**What to do**
In the passage on school leadership, how many curriculum cadres were formed at Gregory Elementary School when it implemented the Accelerated Schools model?
::: Document passage :::
Second, bureaucratic structures do not determine how patterns of leadership distribution will be enacted through any given bureaucratic structure. A given bureaucratic structure may be compatible with more than one pattern of leadership enactment. The schools examined here all had multi-stakeholder school leadership committees and special program committees (e.g., special education, bilingual education); they all had a similar array of formal teacher-leader positions, including subject and grade team leaders. Some had teachers assigned to instructional leadership roles associated with priorities for improvement in program and instruction (e.g., in literacy and mathematics). However, actual patterns of leadership influence varied from school to school. Even in single schools, we found examples of variation over time in how leadership was enacted and distributed through the same bureaucratic structures. Principal succession was a factor in each of these situations.

In London School the current principal and her predecessor both worked with a School-Based Management Team, grade-level teams, cross-grade subject teams, special program committees (gifted education, bilingual education, etc.), and specialist roles (counselor, literacy teacher, parent involvement coordinator, etc.). Under the previous principal, the leadership distribution pattern had been highly additive, and the principal was uninvolved with school-improvement initiatives. These initiatives were mandated by the district; they proceeded in an uncoordinated manner, guided and managed by grade team leaders, specialists, and external consultants. The new principal took on a proactive leadership role, exercising influence within existing governance structures in a way that spanned multiple focal points of school-improvement activity. That change yielded a more holistic pattern of leadership distribution.

In Gregory Elementary School a previous principal led an effort to implement the Accelerated Schools comprehensive school reform model. This effort entailed formation of five curriculum cadres, a school-site council, and a school-improvement planning process. While the cadres and council were chaired by teachers, and teacher influence on school directions, improvement plans, and professional development was reportedly strong, school personnel said that the previous principal played a more overt coperformance leadership role within those structures than the current principal. The current principal and assistant principal talked about deliberately stepping back from a coperformance leadership role to a more indirect advisory role in the cadres and site council. Teachers also reported that adherence to the needs assessment and planning processes became less stringent under the new principal. These cases show that formal organizational structures create an institutional framework for the distribution and enactment of leadership, but they do not determine how leadership plays out over time.
::: Information provided :::
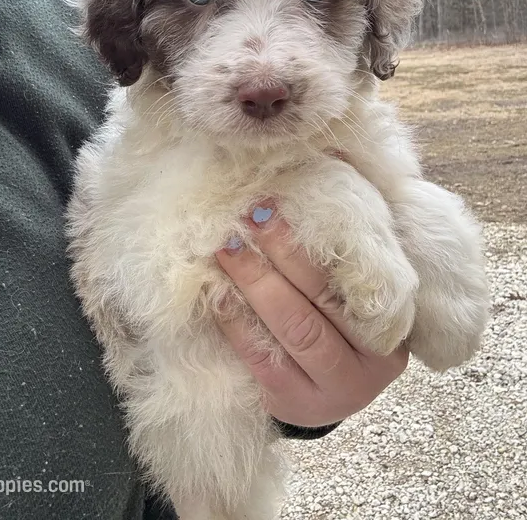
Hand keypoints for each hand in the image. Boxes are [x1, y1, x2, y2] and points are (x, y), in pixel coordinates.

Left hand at [215, 206, 407, 427]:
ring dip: (255, 283)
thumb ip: (338, 265)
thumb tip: (291, 205)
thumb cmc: (337, 329)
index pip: (354, 280)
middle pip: (322, 301)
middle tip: (250, 219)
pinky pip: (263, 359)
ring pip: (294, 330)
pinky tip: (219, 294)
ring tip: (228, 250)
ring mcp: (334, 391)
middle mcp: (370, 365)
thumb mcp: (351, 299)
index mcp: (391, 327)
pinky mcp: (295, 405)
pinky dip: (237, 322)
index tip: (279, 208)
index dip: (314, 244)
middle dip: (281, 254)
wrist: (323, 392)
:::
**Your response**
Five